> _EXCERPT TO READ_:
:::
69This principle produces the result that the effect of the termination, construed in the light of the mutual intention manifested in clause F2, was that the obligation to pay fees that were, at that point, already owing (because earned), including the 40 per cent element, was accelerated, in the sense that the specification as to time for payment in clause F2 superseded and replaced the specification in the provision referring to eight weeks after EA approval.

70The judge was right so to hold.

71Of course, if "EA approval" had occurred before termination of the contract in March/April 2011, the conclusion that the respondent was entitled to the 40 per cent element would have been dictated by a combination of that fact and the principle that vested contractual rights in general remain unaffected when a contract is terminated: McDonald v. Dennys Lascelles Ltd [1933] HCA 25; (1933) 48 CLR 457.

72Upon the hearing of the appeal, the Court granted leave to the respondent to file a notice of contention seeking to uphold the judge's decision on the basis that "EA approval" had occurred more than eight weeks before termination in March/April 2011 and that the payment obligation in respect of the 40 per cent element was accordingly already due for performance at the time of termination. The appellant opposed the filing of the notice of contention. The Court granted leave because it was satisfied that all material facts were available and the question was merely one of construction.

73The notice of contention raises the question of the meaning of "EA approval". The description of the statutory context at [19] above makes it clear that an "environmental assessment" is something that a "proponent" submits in response to and with a view to meeting or satisfying the Director-General's "environmental assessment requirements". Submission of an "environmental assessment" may cause the Director-General to require submission of a revised "environmental assessment" dealing with such matters as the Director-General considers require further attention by reference to the notified "environmental assessment requirements". A proponent's aim, in relation to an "environmental assessment" that the proponent submits, is to obtain acceptance of it by the Director-General as suitable to be put on public exhibition. It is that acceptance by the Director-General that signifies satisfaction of the "environmental assessment requirements" and the point at which the proposal passes from the realm of departmental examination into the arena of public scrutiny and ultimately decision by the Minister.

74In that context, "EA approval" must, as the respondent contends, represent acceptance of an applicant's "EA" (that is, environmental assessment) by the Director-General as suitable for public exhibition, as established by the fact of such public exhibition. The judge's finding that "the plans went on public exhibition" on 15 December 2010 is not challenged on appeal. The finding is consistent with the notification in the Department's letter of 10 November 2010. It must therefore be accepted that "EA approval" had been achieved by 15 December 2010.

75The respondent's right to be paid the 40 per cent element of the remuneration can thus be seen to be established on each of two alternative bases. If, contrary to what has just been said, "EA approval" had not occurred at the time the contract was terminated by notice under clause 2F in March or April 2011, the accrued right to be paid, at the specified future time, fees already earned by the provision of the contracted services was, upon that termination, accelerated by clause F3. If, on the other hand, "EA approval" was given on or before 15 December 2010, eight weeks from that event had already elapsed when the contractual right of termination was exercised in March/April 2011.
:::
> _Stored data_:
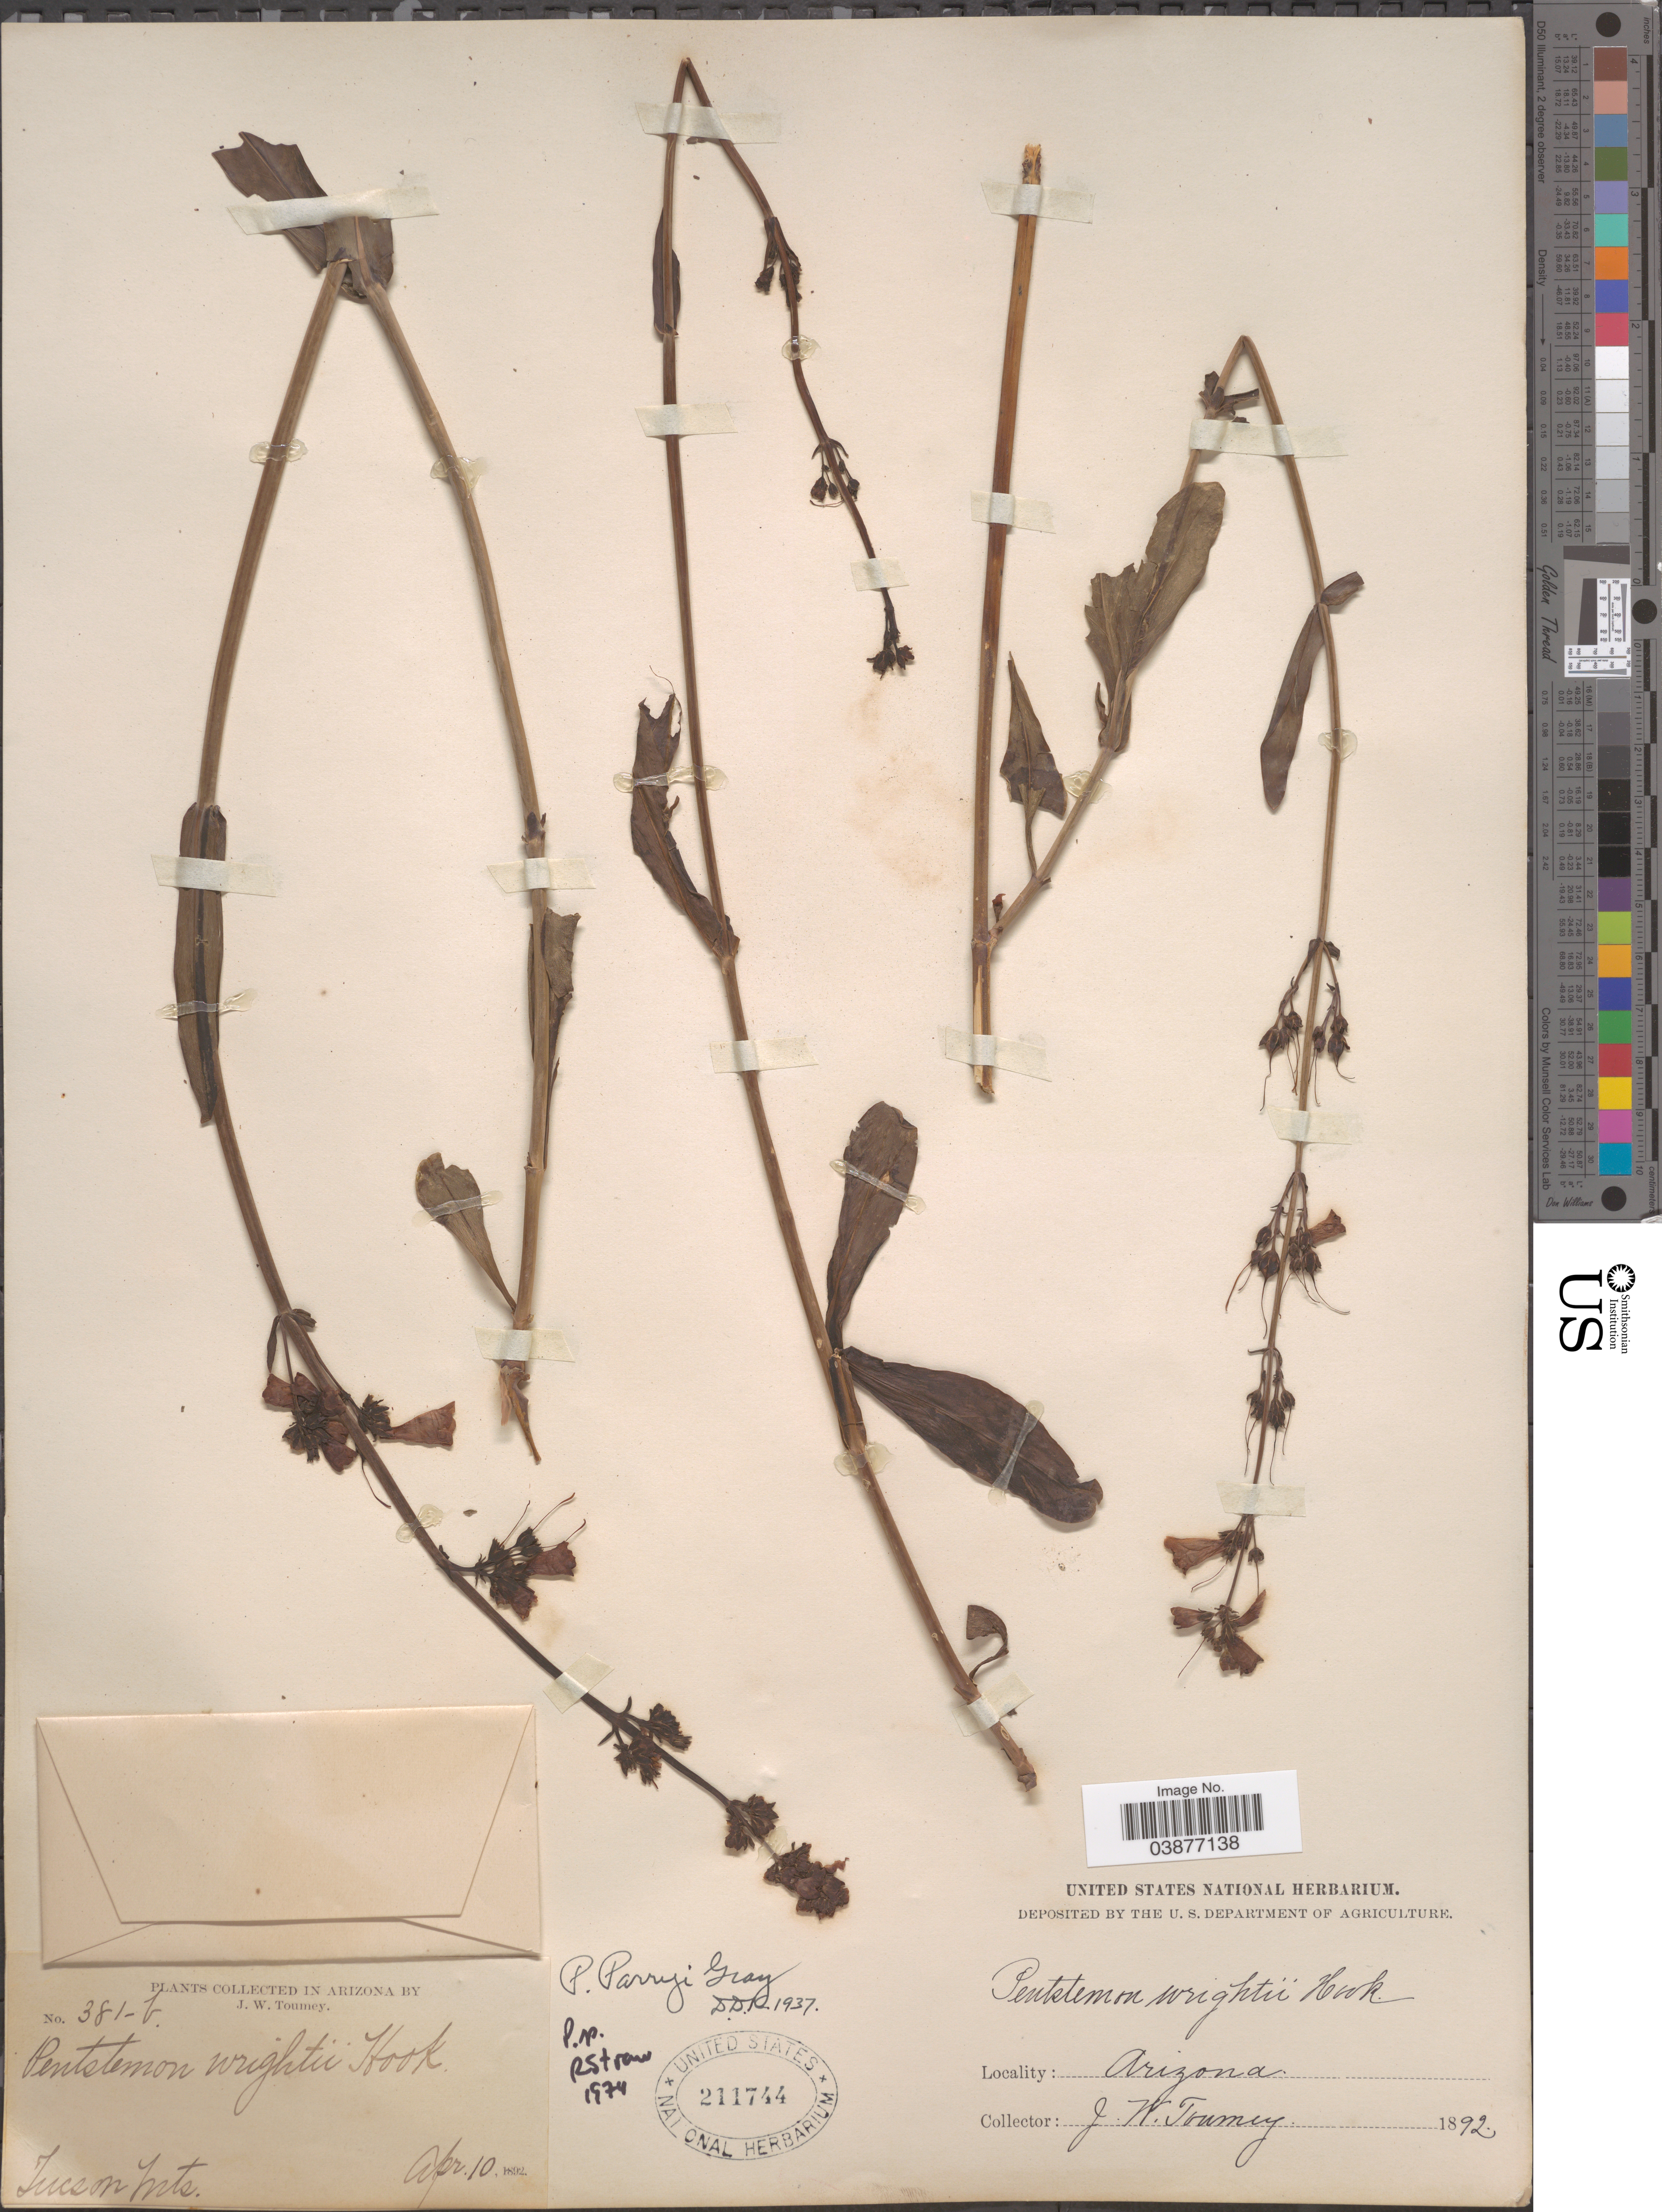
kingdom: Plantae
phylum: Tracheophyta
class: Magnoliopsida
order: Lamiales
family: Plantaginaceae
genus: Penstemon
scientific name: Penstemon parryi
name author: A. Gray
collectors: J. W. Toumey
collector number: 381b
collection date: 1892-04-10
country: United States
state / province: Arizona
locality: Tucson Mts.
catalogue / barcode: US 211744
:::
> _COMPLETE THE FOLLOWING_:
**a.** In the judgment excerpt, on what date did the judge find that the plans went on public exhibition?
**b.** Retype the judgment excerpt from "71Of course, if" to "48 CLR 457.".
These entries have no connection to the judgment excerpt.

> _EXERCISE SOLUTIONS_:
**a.** 15 December 2010

**b.**
71Of course, if "EA approval" had occurred before termination of the contract in March/April 2011, the conclusion that the respondent was entitled to the 40 per cent element would have been dictated by a combination of that fact and the principle that vested contractual rights in general remain unaffected when a contract is terminated: McDonald v. Dennys Lascelles Ltd [1933] HCA 25; (1933) 48 CLR 457.